What Does an AI-Native Application Look Like? — Unveiling the Future of Technology with Rigor, Science, and Humanity.

What Does an AI-Native Application Look Like? — Unveiling the Future of Technology with Rigor, Science, and Humanity.

What does an AI-native application look like?

**I. What are AI-native applications?**

1. **Definition and characteristics**:
– AI-native applications refer to those where AI is at the core of the application experience rather than an auxiliary function. Characteristics include being built on basic AI capabilities, breaking through traditional limitations, having continuous improvement capabilities, and possessing a certain degree of proprietary AI technology.
– It doesn’t mean an application must have GenAI functions from the very beginning. Many companies can evolve from cloud-native to AI-native.
– “AI-native” is a transitional label that will fade as AI becomes a standard feature.
2. **Development status and prospects**:
– The AI-native赛道 attracts a large amount of investment, and the number of applications with significant revenue growth is increasing. It is expected that more applications will reach a high-income scale in the future.
– From Perplexity to Writer, AI-native applications are redefining solutions in various vertical fields.

**II. Five-dimensional framework for evaluating AI-native applications**

1. **Design: Core competitiveness**:
– Create new interaction paradigms:
– Chat and search interfaces become dominant, functions are unlocked, multimodal breakthroughs occur, and evolution towards collaborative canvases and automated tools takes place.
– Accelerate feedback loops:
– Various feedback mechanisms such as likes, dislikes, voting, manual review, and innovative monitoring. Intelligent integration of feedback can achieve faster iterations.
– Build AI-native systems:
– Demonstrate mature system thinking, balance general and proprietary capabilities, and incorporate explainability, such as showing the relationship between input and output and citing sources.
– Application cases: Perplexity.ai and ChatGPT Search enhance the search experience; Hebbia and Reliant AI refine interaction design; Cognition provides professional development tools; Rilla and Bland.ai provide industry solutions.
2. **Data: Key asset**:
– Strengthen end-to-end data management:
– Including data procurement and planning, quality, governance, security, etc. Multimodal data processing capabilities are crucial.
– Activate dormant data:
– Including underutilized data and data not captured by the system, bringing advantages such as smoother interaction and faster access to optimal content.
– Create proprietary data assets:
– Such as multimodal interaction data, metadata, pattern recognition data, etc., which can expand competitive advantages.
– Application cases: Glean, Writer, Jeeva.ai.
3. **Domain Expertise: Accelerator for AI-native applications**:
– Convert domain knowledge into AI workflows:
– GenAI can digitize end-user activities such as more accurate conversation transcription, more comprehensive research summaries, and more accurate relationship understanding. It can also convert advanced user patterns into reusable patterns.
– Scale real-time insights:
– AI-native applications can obtain massive data insights in near real time, speeding up the processing of information for customers in multiple fields and endowing users with superhuman capabilities.
– Fusion of global and local knowledge:
– Integrate global, domain-specific, and organization-specific knowledge to optimize output and automate workflows.
– Application cases: Abridge, EliseAI, Supio, Magic School.
4. **Dynamism: Adaptive engine for AI-native applications**:
– Product experience optimization:
– From a single model to orchestrating the interaction of multiple models, focus on infrastructure flexibility, giving rise to model routers. In the future, advanced AI functions will be more adaptive.
– GenAI customer journey:
– Such as customized marketing and personalized shopping, achieving multi-level ultra-personalized experiences.
– Application cases: HeyGen, Mercor, Evolv AI.
5. **Distribution: Pricing strategy for AI-native applications**:
– Flexible pricing strategies:
– Including embedding GenAI functions for free, creating advanced versions, launching independent applications, and testing consumption-based and results-based charging models.
– Application cases: Pricing methods of companies such as Salesforce, Zendesk, and Sierra.

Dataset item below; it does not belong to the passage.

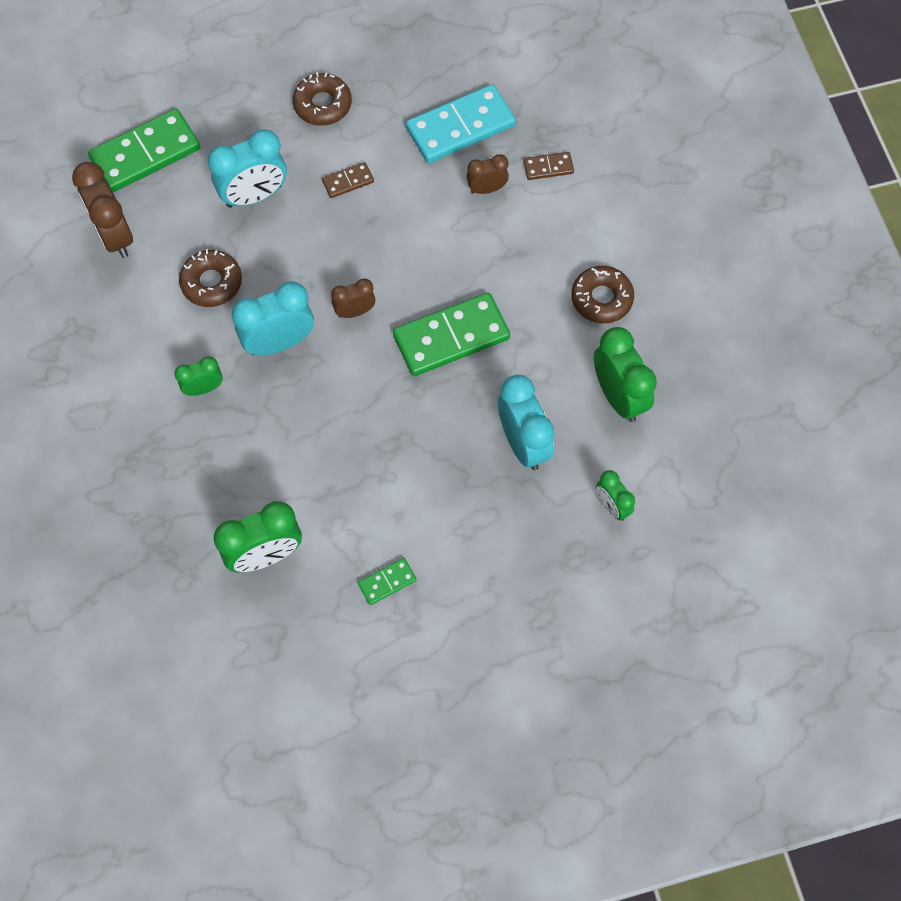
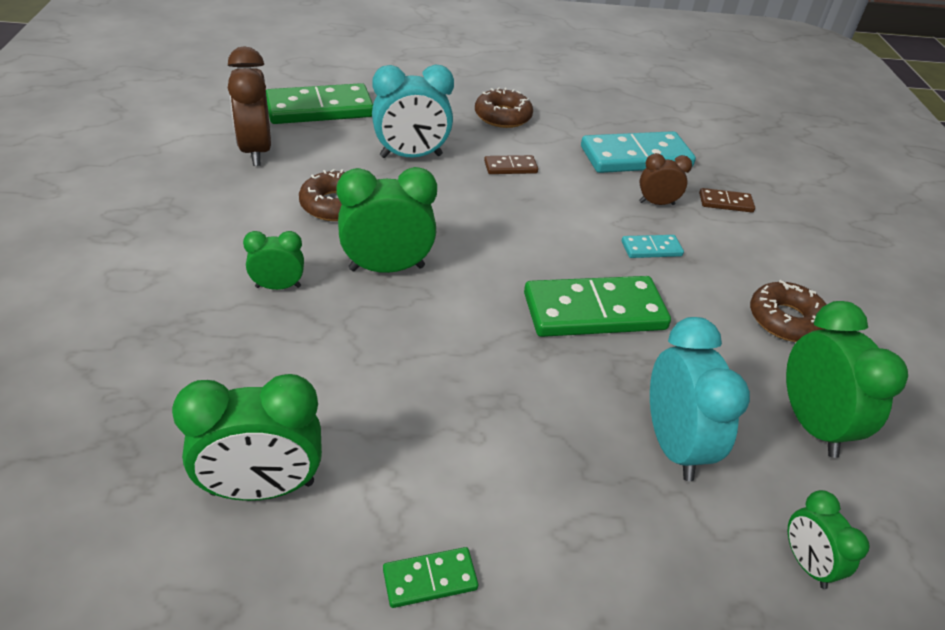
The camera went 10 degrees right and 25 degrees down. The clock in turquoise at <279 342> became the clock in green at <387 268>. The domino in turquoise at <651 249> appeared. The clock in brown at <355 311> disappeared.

**III. The future of AI-native applications**

The real breakthrough lies in the innovative integration of the five-dimensional framework to create a unified interface and multimodal applications, and adopt a flexible metered charging model. In the future, improvements are needed at all levels of the technology stack. Although a new generation of models may bring changes, research on reasoning is also very important. With the progress of models and technologies, we will enter a new era of application innovation, but there may also be situations such as slow large-scale deployment and failure to reshape workflows. Enterprises that can quickly integrate new technologies will become an important force.